#### INFORMATION SHOWN:
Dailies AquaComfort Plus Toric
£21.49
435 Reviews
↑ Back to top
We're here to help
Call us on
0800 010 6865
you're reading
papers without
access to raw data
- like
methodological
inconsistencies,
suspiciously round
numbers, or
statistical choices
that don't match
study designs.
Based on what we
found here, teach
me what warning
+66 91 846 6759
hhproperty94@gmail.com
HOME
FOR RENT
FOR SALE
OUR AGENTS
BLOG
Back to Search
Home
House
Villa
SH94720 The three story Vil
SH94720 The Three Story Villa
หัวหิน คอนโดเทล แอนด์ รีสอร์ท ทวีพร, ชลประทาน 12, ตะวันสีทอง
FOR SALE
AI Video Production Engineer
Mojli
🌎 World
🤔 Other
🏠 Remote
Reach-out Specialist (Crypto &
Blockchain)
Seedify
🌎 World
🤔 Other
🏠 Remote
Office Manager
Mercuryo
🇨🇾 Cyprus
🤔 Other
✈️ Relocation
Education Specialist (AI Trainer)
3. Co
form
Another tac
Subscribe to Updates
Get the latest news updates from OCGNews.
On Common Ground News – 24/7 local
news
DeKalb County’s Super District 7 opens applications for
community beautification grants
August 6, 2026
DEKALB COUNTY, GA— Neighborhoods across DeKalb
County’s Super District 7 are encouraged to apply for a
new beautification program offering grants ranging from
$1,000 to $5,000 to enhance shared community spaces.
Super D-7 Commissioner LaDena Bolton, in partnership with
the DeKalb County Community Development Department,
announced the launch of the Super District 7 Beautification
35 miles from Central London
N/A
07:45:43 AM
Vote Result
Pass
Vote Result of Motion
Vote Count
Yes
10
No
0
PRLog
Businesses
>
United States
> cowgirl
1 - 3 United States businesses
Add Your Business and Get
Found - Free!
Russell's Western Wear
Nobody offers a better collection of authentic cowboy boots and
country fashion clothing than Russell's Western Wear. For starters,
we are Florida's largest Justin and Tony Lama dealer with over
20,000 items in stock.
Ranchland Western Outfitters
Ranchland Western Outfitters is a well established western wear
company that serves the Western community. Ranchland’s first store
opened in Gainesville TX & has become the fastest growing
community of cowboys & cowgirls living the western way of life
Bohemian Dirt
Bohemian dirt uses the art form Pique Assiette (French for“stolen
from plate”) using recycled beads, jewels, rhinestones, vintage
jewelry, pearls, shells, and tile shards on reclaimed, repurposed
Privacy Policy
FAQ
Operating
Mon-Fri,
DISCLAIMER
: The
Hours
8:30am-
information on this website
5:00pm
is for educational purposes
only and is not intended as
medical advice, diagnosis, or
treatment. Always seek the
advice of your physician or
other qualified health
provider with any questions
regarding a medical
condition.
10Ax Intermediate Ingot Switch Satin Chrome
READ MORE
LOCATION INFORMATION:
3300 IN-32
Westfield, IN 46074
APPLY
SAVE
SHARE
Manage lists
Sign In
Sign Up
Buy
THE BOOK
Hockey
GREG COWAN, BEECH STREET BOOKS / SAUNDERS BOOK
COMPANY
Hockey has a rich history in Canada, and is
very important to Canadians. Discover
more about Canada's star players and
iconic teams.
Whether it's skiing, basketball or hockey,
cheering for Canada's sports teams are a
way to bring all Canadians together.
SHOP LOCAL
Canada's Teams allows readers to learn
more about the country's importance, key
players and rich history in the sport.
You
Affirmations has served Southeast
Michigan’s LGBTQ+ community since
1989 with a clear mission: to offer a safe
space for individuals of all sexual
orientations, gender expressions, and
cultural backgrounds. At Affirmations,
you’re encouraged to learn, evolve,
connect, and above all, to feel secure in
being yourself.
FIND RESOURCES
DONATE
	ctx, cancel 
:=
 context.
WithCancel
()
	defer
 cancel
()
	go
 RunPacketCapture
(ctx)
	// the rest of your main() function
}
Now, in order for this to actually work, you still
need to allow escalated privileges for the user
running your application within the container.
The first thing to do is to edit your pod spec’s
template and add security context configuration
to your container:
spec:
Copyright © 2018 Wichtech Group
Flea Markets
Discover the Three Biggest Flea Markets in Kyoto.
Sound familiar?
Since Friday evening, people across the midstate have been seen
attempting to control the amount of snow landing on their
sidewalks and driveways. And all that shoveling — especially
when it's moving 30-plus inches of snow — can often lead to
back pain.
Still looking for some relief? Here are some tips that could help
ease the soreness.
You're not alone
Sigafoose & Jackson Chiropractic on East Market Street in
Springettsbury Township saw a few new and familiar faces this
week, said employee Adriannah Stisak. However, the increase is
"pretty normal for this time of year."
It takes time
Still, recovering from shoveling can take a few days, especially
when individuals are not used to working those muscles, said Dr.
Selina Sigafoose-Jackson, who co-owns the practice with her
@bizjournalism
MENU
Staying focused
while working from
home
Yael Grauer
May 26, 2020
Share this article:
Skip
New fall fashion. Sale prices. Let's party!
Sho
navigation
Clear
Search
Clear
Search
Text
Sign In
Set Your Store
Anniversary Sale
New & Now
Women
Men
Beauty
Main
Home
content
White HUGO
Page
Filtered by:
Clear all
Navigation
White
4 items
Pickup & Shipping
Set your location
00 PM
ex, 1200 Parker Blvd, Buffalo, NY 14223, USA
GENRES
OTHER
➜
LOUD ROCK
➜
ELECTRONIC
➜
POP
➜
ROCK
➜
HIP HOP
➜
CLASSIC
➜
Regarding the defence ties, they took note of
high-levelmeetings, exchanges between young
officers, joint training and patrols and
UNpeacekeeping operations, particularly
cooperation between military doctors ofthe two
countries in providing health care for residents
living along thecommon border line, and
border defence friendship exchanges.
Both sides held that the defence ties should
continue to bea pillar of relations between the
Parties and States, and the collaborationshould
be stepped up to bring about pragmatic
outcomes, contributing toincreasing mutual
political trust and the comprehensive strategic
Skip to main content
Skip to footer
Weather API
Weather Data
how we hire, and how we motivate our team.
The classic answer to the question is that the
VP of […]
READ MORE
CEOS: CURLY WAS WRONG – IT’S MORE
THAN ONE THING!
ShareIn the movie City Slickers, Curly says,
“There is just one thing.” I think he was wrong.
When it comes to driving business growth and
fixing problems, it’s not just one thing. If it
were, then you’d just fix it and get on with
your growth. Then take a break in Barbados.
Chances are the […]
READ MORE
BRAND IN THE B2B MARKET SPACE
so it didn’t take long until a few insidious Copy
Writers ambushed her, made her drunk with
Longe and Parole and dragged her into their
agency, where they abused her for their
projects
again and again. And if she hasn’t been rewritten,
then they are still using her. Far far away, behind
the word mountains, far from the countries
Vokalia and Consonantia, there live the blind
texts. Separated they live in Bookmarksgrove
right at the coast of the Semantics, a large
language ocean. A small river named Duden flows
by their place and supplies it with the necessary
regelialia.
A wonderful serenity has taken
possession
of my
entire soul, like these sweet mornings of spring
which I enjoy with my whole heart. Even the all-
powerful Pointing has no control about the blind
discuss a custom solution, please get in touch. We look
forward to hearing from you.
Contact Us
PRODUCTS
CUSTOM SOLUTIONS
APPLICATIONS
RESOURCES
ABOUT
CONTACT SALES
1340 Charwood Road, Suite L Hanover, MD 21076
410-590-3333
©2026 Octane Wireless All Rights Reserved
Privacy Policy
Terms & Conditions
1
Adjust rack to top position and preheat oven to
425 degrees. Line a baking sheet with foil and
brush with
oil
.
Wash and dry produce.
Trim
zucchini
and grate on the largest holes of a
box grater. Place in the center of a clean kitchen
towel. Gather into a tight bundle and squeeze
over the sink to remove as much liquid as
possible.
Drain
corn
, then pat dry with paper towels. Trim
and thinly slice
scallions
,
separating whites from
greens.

#### HOW TO COMPLETE THIS TASK:
Rewrite the items above, changing "Remote" to "Hybrid" wherever it occurs and leaving everything else unchanged.

#### SOLVED EXERCISE:
Dailies AquaComfort Plus Toric
£21.49
435 Reviews
↑ Back to top
We're here to help
Call us on
0800 010 6865
you're reading
papers without
access to raw data
- like
methodological
inconsistencies,
suspiciously round
numbers, or
statistical choices
that don't match
study designs.
Based on what we
found here, teach
me what warning
+66 91 846 6759
hhproperty94@gmail.com
HOME
FOR RENT
FOR SALE
OUR AGENTS
BLOG
Back to Search
Home
House
Villa
SH94720 The three story Vil
SH94720 The Three Story Villa
หัวหิน คอนโดเทล แอนด์ รีสอร์ท ทวีพร, ชลประทาน 12, ตะวันสีทอง
FOR SALE
AI Video Production Engineer
Mojli
🌎 World
🤔 Other
🏠 Hybrid
Reach-out Specialist (Crypto &
Blockchain)
Seedify
🌎 World
🤔 Other
🏠 Hybrid
Office Manager
Mercuryo
🇨🇾 Cyprus
🤔 Other
✈️ Relocation
Education Specialist (AI Trainer)
3. Co
form
Another tac
Subscribe to Updates
Get the latest news updates from OCGNews.
On Common Ground News – 24/7 local
news
DeKalb County’s Super District 7 opens applications for
community beautification grants
August 6, 2026
DEKALB COUNTY, GA— Neighborhoods across DeKalb
County’s Super District 7 are encouraged to apply for a
new beautification program offering grants ranging from
$1,000 to $5,000 to enhance shared community spaces.
Super D-7 Commissioner LaDena Bolton, in partnership with
the DeKalb County Community Development Department,
announced the launch of the Super District 7 Beautification
35 miles from Central London
N/A
07:45:43 AM
Vote Result
Pass
Vote Result of Motion
Vote Count
Yes
10
No
0
PRLog
Businesses
>
United States
> cowgirl
1 - 3 United States businesses
Add Your Business and Get
Found - Free!
Russell's Western Wear
Nobody offers a better collection of authentic cowboy boots and
country fashion clothing than Russell's Western Wear. For starters,
we are Florida's largest Justin and Tony Lama dealer with over
20,000 items in stock.
Ranchland Western Outfitters
Ranchland Western Outfitters is a well established western wear
company that serves the Western community. Ranchland’s first store
opened in Gainesville TX & has become the fastest growing
community of cowboys & cowgirls living the western way of life
Bohemian Dirt
Bohemian dirt uses the art form Pique Assiette (French for“stolen
from plate”) using recycled beads, jewels, rhinestones, vintage
jewelry, pearls, shells, and tile shards on reclaimed, repurposed
Privacy Policy
FAQ
Operating
Mon-Fri,
DISCLAIMER
: The
Hours
8:30am-
information on this website
5:00pm
is for educational purposes
only and is not intended as
medical advice, diagnosis, or
treatment. Always seek the
advice of your physician or
other qualified health
provider with any questions
regarding a medical
condition.
10Ax Intermediate Ingot Switch Satin Chrome
READ MORE
LOCATION INFORMATION:
3300 IN-32
Westfield, IN 46074
APPLY
SAVE
SHARE
Manage lists
Sign In
Sign Up
Buy
THE BOOK
Hockey
GREG COWAN, BEECH STREET BOOKS / SAUNDERS BOOK
COMPANY
Hockey has a rich history in Canada, and is
very important to Canadians. Discover
more about Canada's star players and
iconic teams.
Whether it's skiing, basketball or hockey,
cheering for Canada's sports teams are a
way to bring all Canadians together.
SHOP LOCAL
Canada's Teams allows readers to learn
more about the country's importance, key
players and rich history in the sport.
You
Affirmations has served Southeast
Michigan’s LGBTQ+ community since
1989 with a clear mission: to offer a safe
space for individuals of all sexual
orientations, gender expressions, and
cultural backgrounds. At Affirmations,
you’re encouraged to learn, evolve,
connect, and above all, to feel secure in
being yourself.
FIND RESOURCES
DONATE
	ctx, cancel 
:=
 context.
WithCancel
()
	defer
 cancel
()
	go
 RunPacketCapture
(ctx)
	// the rest of your main() function
}
Now, in order for this to actually work, you still
need to allow escalated privileges for the user
running your application within the container.
The first thing to do is to edit your pod spec’s
template and add security context configuration
to your container:
spec:
Copyright © 2018 Wichtech Group
Flea Markets
Discover the Three Biggest Flea Markets in Kyoto.
Sound familiar?
Since Friday evening, people across the midstate have been seen
attempting to control the amount of snow landing on their
sidewalks and driveways. And all that shoveling — especially
when it's moving 30-plus inches of snow — can often lead to
back pain.
Still looking for some relief? Here are some tips that could help
ease the soreness.
You're not alone
Sigafoose & Jackson Chiropractic on East Market Street in
Springettsbury Township saw a few new and familiar faces this
week, said employee Adriannah Stisak. However, the increase is
"pretty normal for this time of year."
It takes time
Still, recovering from shoveling can take a few days, especially
when individuals are not used to working those muscles, said Dr.
Selina Sigafoose-Jackson, who co-owns the practice with her
@bizjournalism
MENU
Staying focused
while working from
home
Yael Grauer
May 26, 2020
Share this article:
Skip
New fall fashion. Sale prices. Let's party!
Sho
navigation
Clear
Search
Clear
Search
Text
Sign In
Set Your Store
Anniversary Sale
New & Now
Women
Men
Beauty
Main
Home
content
White HUGO
Page
Filtered by:
Clear all
Navigation
White
4 items
Pickup & Shipping
Set your location
00 PM
ex, 1200 Parker Blvd, Buffalo, NY 14223, USA
GENRES
OTHER
➜
LOUD ROCK
➜
ELECTRONIC
➜
POP
➜
ROCK
➜
HIP HOP
➜
CLASSIC
➜
Regarding the defence ties, they took note of
high-levelmeetings, exchanges between young
officers, joint training and patrols and
UNpeacekeeping operations, particularly
cooperation between military doctors ofthe two
countries in providing health care for residents
living along thecommon border line, and
border defence friendship exchanges.
Both sides held that the defence ties should
continue to bea pillar of relations between the
Parties and States, and the collaborationshould
be stepped up to bring about pragmatic
outcomes, contributing toincreasing mutual
political trust and the comprehensive strategic
Skip to main content
Skip to footer
Weather API
Weather Data
how we hire, and how we motivate our team.
The classic answer to the question is that the
VP of […]
READ MORE
CEOS: CURLY WAS WRONG – IT’S MORE
THAN ONE THING!
ShareIn the movie City Slickers, Curly says,
“There is just one thing.” I think he was wrong.
When it comes to driving business growth and
fixing problems, it’s not just one thing. If it
were, then you’d just fix it and get on with
your growth. Then take a break in Barbados.
Chances are the […]
READ MORE
BRAND IN THE B2B MARKET SPACE
so it didn’t take long until a few insidious Copy
Writers ambushed her, made her drunk with
Longe and Parole and dragged her into their
agency, where they abused her for their
projects
again and again. And if she hasn’t been rewritten,
then they are still using her. Far far away, behind
the word mountains, far from the countries
Vokalia and Consonantia, there live the blind
texts. Separated they live in Bookmarksgrove
right at the coast of the Semantics, a large
language ocean. A small river named Duden flows
by their place and supplies it with the necessary
regelialia.
A wonderful serenity has taken
possession
of my
entire soul, like these sweet mornings of spring
which I enjoy with my whole heart. Even the all-
powerful Pointing has no control about the blind
discuss a custom solution, please get in touch. We look
forward to hearing from you.
Contact Us
PRODUCTS
CUSTOM SOLUTIONS
APPLICATIONS
RESOURCES
ABOUT
CONTACT SALES
1340 Charwood Road, Suite L Hanover, MD 21076
410-590-3333
©2026 Octane Wireless All Rights Reserved
Privacy Policy
Terms & Conditions
1
Adjust rack to top position and preheat oven to
425 degrees. Line a baking sheet with foil and
brush with
oil
.
Wash and dry produce.
Trim
zucchini
and grate on the largest holes of a
box grater. Place in the center of a clean kitchen
towel. Gather into a tight bundle and squeeze
over the sink to remove as much liquid as
possible.
Drain
corn
, then pat dry with paper towels. Trim
and thinly slice
scallions
,
separating whites from
greens.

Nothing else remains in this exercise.